- Técnica de enfermagem registrou boletim de ocorrência em Brasília, alegando ter sido agredida por Magno Malta (PL-ES) durante tentativa de exame; o senador está internado desde quinta-feira, 30, após mal súbito no Senado.
- A equipe de Magno Malta afirma que não houve agressão e que houve falha técnica no procedimento que causou dor, com extravasamento de contraste.
- O hospital DF Star informou que abriu apuração interna e está oferecendo suporte à profissional, além de colaborar com a polícia.
- O Conselho Regional de Enfermagem do Distrito Federal repudiou o episódio, destacando que violência contra profissionais de saúde não pode ocorrer.
- Magno Malta divulgou nota negando agressão e reiterando que houve falha técnica, afirmou que o procedimento causou dor e mencionou que houve acompanhamento médico necessário; na sexta, divulgou vídeo agradecendo apoios e solicitando cautela com informações.
Uma técnica de enfermagem registrou boletim de ocorrência em Brasília relatando ter sido agredida pelo senador Magno Malta (PL-ES) durante a realização de um exame no parlamentar, que está internado após um mal súbito no Senado, na quinta-feira, dia 30. A acusação envolve um procedimento de contraste para angiotomografia interrompido, com posterior agressão relatada pela profissional.
A defesa de Malta afirma que a acusação é falsa e que houve apenas uma falha técnica no exame, que provocou dores intensas no senador. Segundo a nota dos advogados, houve extravasamento do contraste no braço direito, gerando trombose e hematoma de gravidade clínica. O parlamentar nega agressão e aponta falha técnica.

____________________

◆ Tarefas a realizar ◆
[1] Diga se cada afirmação concorda com o trecho selecionado. (a) O senador está internado desde quinta-feira, dia 30. (b) O hospital DF Star se recusou a colaborar com a polícia. (c) Segundo a nota dos advogados, o extravasamento do contraste ocorreu no braço esquerdo.
[2] Segundo o trecho selecionado, que entidade repudiou o episódio?
[3] Transcreva do trecho selecionado a parte que começa nas palavras "- Técnica de" e termina após "não pode ocorrer.".

◆ Entradas do conjunto de dados ◆
____________________

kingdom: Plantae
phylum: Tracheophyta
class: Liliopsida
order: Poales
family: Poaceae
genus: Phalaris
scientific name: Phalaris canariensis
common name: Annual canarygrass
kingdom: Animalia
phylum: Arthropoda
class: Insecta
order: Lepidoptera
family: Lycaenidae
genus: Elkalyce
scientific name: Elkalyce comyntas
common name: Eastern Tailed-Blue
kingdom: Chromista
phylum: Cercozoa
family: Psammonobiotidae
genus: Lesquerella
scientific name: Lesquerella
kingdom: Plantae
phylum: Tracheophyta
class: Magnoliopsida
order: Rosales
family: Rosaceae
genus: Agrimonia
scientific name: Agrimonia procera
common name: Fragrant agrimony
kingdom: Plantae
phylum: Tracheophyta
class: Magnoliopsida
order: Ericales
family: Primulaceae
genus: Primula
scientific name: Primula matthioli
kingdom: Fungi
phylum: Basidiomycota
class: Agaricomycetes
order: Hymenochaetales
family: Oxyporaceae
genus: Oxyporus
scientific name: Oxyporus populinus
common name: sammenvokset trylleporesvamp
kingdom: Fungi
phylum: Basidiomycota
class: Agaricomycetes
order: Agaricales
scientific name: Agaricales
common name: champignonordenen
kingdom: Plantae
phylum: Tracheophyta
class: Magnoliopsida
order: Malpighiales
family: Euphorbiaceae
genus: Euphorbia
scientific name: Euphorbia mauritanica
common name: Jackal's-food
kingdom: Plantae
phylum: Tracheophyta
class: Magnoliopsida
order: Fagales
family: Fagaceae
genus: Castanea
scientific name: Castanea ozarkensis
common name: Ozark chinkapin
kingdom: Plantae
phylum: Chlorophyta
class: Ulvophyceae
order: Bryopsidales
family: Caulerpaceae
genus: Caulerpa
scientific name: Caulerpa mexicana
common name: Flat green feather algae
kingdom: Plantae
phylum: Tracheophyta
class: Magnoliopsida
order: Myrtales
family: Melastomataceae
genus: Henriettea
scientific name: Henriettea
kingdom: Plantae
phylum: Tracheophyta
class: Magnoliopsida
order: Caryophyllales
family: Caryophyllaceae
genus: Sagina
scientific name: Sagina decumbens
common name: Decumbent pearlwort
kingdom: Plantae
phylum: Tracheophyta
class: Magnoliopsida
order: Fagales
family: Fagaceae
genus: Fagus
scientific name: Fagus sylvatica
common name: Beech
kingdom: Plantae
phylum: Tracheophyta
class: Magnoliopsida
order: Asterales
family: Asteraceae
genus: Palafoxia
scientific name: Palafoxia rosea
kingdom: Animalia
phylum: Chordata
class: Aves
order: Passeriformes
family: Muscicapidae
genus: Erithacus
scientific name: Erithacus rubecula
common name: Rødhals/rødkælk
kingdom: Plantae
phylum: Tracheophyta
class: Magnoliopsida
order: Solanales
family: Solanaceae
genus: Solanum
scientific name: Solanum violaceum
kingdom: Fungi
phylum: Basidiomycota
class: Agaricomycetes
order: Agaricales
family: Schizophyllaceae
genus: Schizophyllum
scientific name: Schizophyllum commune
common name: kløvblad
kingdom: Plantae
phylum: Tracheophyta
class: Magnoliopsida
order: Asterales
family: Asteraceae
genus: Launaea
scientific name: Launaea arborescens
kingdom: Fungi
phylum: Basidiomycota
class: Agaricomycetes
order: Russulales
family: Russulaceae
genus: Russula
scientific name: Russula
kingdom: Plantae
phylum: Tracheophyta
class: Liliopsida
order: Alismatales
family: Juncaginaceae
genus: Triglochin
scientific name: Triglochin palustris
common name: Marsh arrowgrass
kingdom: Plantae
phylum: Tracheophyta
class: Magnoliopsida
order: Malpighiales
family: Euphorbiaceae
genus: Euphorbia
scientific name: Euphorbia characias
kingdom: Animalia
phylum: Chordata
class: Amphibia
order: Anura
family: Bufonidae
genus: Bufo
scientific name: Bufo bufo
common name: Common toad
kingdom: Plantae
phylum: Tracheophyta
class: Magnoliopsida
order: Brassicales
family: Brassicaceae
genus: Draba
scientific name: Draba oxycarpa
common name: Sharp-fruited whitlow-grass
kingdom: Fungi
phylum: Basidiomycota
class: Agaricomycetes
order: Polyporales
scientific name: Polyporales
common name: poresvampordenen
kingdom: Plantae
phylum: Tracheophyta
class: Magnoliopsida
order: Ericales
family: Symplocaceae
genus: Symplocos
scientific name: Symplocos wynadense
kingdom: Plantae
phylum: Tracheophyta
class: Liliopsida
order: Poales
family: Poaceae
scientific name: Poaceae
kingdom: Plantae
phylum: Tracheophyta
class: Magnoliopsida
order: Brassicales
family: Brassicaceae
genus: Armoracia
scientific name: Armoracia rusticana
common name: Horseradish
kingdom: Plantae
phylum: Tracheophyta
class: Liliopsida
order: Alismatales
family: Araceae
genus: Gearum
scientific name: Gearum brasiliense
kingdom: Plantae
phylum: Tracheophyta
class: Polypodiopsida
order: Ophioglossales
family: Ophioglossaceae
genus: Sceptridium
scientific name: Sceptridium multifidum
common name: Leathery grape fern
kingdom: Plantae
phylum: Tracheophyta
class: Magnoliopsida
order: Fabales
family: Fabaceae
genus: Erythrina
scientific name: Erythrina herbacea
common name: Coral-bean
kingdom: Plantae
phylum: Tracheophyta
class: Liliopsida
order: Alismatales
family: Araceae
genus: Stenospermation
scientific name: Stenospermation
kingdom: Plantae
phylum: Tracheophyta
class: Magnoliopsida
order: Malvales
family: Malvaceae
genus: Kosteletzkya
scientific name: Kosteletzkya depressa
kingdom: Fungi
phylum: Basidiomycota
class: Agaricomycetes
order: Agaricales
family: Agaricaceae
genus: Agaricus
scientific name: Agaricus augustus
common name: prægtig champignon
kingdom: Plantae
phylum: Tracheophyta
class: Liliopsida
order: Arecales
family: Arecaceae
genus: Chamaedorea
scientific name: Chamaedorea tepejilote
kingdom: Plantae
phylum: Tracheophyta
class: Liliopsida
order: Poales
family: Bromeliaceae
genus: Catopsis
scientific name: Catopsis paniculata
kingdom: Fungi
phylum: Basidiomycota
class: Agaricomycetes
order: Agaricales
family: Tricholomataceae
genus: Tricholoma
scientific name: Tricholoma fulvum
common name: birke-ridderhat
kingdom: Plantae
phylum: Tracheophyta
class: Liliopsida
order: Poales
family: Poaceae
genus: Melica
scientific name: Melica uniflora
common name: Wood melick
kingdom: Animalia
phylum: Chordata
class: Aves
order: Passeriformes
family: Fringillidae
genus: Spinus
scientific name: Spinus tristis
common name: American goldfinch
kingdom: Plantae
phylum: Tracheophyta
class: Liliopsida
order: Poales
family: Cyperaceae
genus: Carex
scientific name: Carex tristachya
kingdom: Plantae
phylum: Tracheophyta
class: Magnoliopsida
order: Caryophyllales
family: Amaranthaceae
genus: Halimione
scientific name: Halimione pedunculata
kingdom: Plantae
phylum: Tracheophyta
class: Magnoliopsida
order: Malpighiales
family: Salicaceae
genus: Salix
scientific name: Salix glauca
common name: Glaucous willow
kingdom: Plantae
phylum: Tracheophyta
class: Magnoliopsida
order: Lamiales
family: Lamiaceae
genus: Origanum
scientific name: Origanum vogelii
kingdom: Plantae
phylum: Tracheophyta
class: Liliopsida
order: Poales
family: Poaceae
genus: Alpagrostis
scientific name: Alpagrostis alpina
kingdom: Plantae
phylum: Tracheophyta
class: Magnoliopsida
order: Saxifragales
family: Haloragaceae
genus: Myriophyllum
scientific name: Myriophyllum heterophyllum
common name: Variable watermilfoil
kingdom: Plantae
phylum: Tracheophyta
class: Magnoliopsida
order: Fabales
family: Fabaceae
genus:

____________________

◆ Resultados por tarefa ◆
[1]
(a) Sim: "o senador está internado desde quinta-feira, 30".
(b) Não: "além de colaborar com a polícia".
(c) Não: "houve extravasamento do contraste no braço direito".

[2] O Conselho Regional de Enfermagem do Distrito Federal.

[3]
- Técnica de enfermagem registrou boletim de ocorrência em Brasília, alegando ter sido agredida por Magno Malta (PL-ES) durante tentativa de exame; o senador está internado desde quinta-feira, 30, após mal súbito no Senado.
- A equipe de Magno Malta afirma que não houve agressão e que houve falha técnica no procedimento que causou dor, com extravasamento de contraste.
- O hospital DF Star informou que abriu apuração interna e está oferecendo suporte à profissional, além de colaborar com a polícia.
- O Conselho Regional de Enfermagem do Distrito Federal repudiou o episódio, destacando que violência contra profissionais de saúde não pode ocorrer.